The book looks good. I might pick it up. I think sed is one of those hidden power tools that everyone that works in the shell should pick up skills with. It's really helpful in some situations.
Nice. Finally motivated me to get the awk one as well. While you have mentioned doing a perl one next, I would also suggest considering something like "all the misc unix tools you never remember to use" (e.g. seq, col, cut, etc.) There is a bit of overlap among these tools to sed/awk/etc but this would probably lead to a nice "here is how you can do this in awk/sed, and here are the two args that make this command do the same job..."
I agree. I use sed, but it's not a part of my 'top of the head' workflow. I have a few things I use regularly on a cheat sheet. Usually when I need to do something new I have to struggle a bit. Same goes for awk, actually.
The intro has a very nice conceptual feel to it. I look forward to going through the book.

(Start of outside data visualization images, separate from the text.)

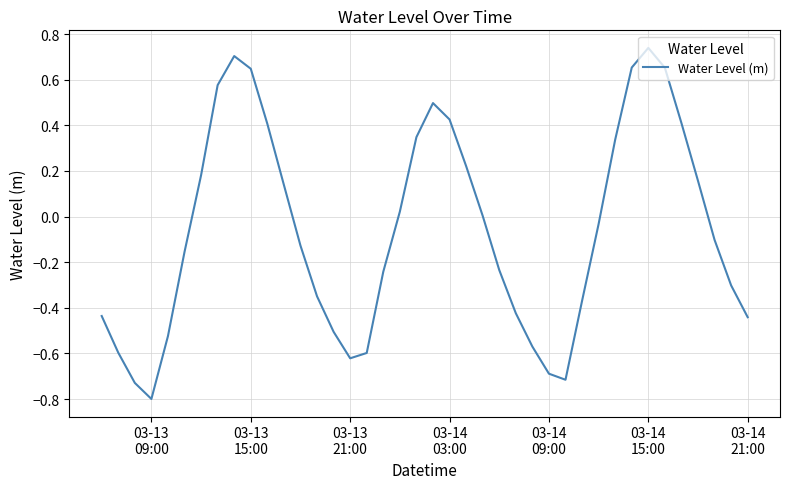

Does the chart have visible grid lines?

Yes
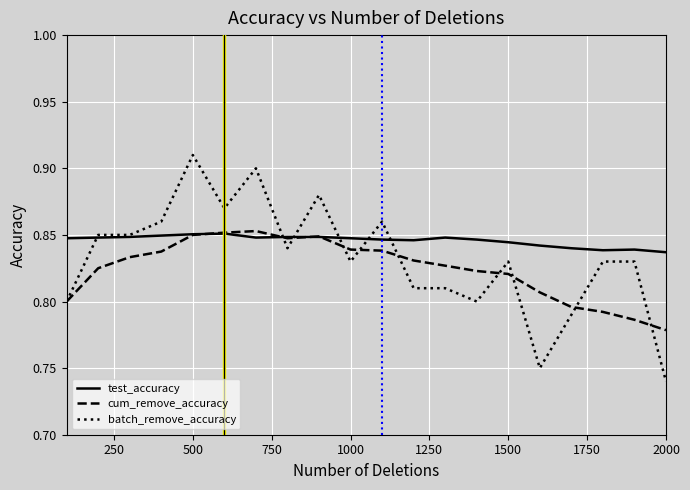

Which series has the widest spread of values?

batch_remove_accuracy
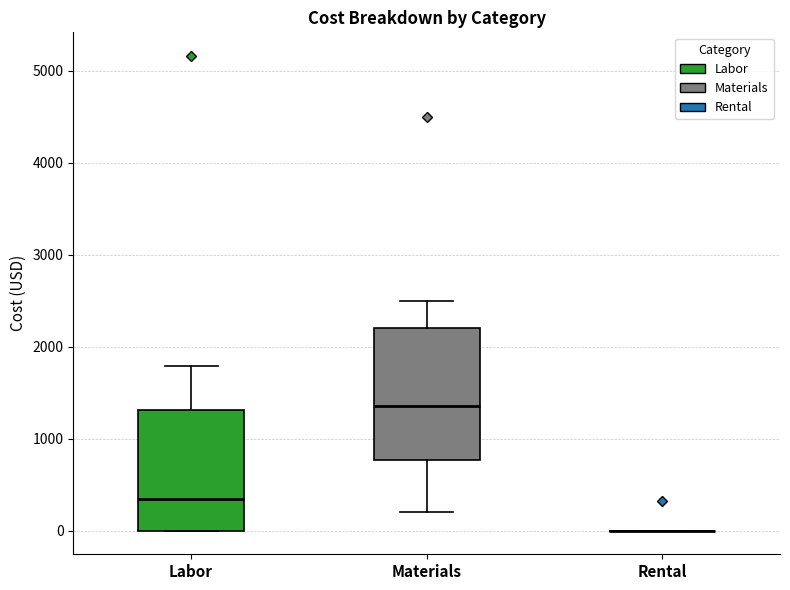

Reading left to right, read every box against the y-axis: the position of its median line, the range the box covers, and the ends of its whiskers. The values are not printed on the chart, so give them approximately, as read against the axis.

Labor: median 300, box 0 to 1300, whiskers 0 to 1800
Materials: median 1400, box 800 to 2200, whiskers 200 to 2500
Rental: box collapsed to a line at 0, whiskers 0 to 0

I can't think of material that is more appropriate for HN. Sed is one of the most popular text manipulation tools in the history of Unix. Peteris' ebooks are well authored, to the point, and wonderfully insightful.
I would have up voted without comment were it not for this post.
I don't know about the book, but the posts it is based on (usefully linked to from the linked article, http://www.catonmat.net/blog/sed-one-liners-explained-part-o... if anyone wants a more direct link) are certainly worth a scan so it probably got a good few votes for that. I might have to consider purchasing the book myself.